Тоторо раскрыл пасть и громко заревел, так, что мир вокруг завибрировал. Над мрачной долиной поднялся ветер, по серой траве пошли волны. Не касаясь её, к холму бежал огромный автобус-кот с полосатым хвостом и каким-то немыслимым числом ног — то казалось, что их четыре, то шесть, а то и вовсе несколько десятков. Поперек рыжей морды сияла такая же безумная зубастая улыбка, как и у Тоторо, как будто кот был той же сущностью. Автобус остановился, зарычал приглашающе, в боку открылась дверь. Дети нерешительно мялись у полосатого бока, но мягкие серые лапы уже подталкивали их, торопили внутрь. Кот оттолкнулся и побежал по низкому небу.
— Оро! Оро! — закричал с холма им вослед смешной серый гигант.
— Он же не говорит почти, — сказал Никита Марку.
— Как же он тебе про бабочек объяснил?
— Нуу, — протянул Марк, — он просто на меня посмотрел вот так, и заснул, а я сам всё сразу понял. Вот ты же сейчас тоже сразу понял, что всё будет хорошо, да?
Никита откинулся на меховое сиденье — живое! и улыбнулся.
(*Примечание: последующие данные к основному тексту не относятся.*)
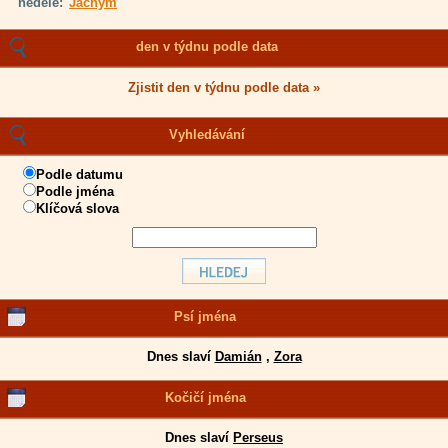
neděle:
Jáchym
den v týdnu podle data
Zjistit den v týdnu podle data »
Vyhledávání
Podle datumu
Podle jména
Klíčová slova
Psí jména
Dnes slaví
Damián
,
Zora
Kočičí jména
Dnes slaví
Perseus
Конечно, всё будет хорошо.
Волшебный кот Тоторо нёс их над мрачной долиной, из тёмной травы тянулись к детям липкие щупальца, но автобус отпрыгивал, менял направление, и те бессильно падали, рассыпались в пыль.
Ненависть не могла коснуться девятилетнего Марка (не трогай маму, дядя Джей, не смей её больше бить, пошёл ты, пошёл, урод грёбаный, сука пьяная, я полицию вызываю, нет, нет, мама! мама помоги! ма… ) Страх не дотягивался до восьмилетнего Фааса и его маленькой сестрёнки (дамы и господа, мы входим в зону турбулентности, просьба пристегнуть ремни и привести спинки кресел в вертикальное положение, возможна сильная тряска, но капитан уверяет, что волноваться не о… ) Беспомощность пыталась снова утянуть Никиту за собой, как тогда на пляже, когда мама бежала к нему и кричала, но волна уже тащила мальчика, переворачивала, накрывала с головой, заливала в горло соленую смерть, и вот уже свет в глазах пророс чёрными кругами, и мамин истошный крик вспыхнул в голове и исчез (Никитаааааа… ) Мощные лапы несли их над несбывшимися жизнями, несли туда, где маленьким гусеничкам хватит сил стать бабочками и полететь дальше.
— Оро! — засмеялась Эсме.
— Оро! Оро! — неслось им вслед с холма.
— Оро! Оро! Оро!
— Ну что ты, успокойся, успокойся, хороший. Энди, успокойся.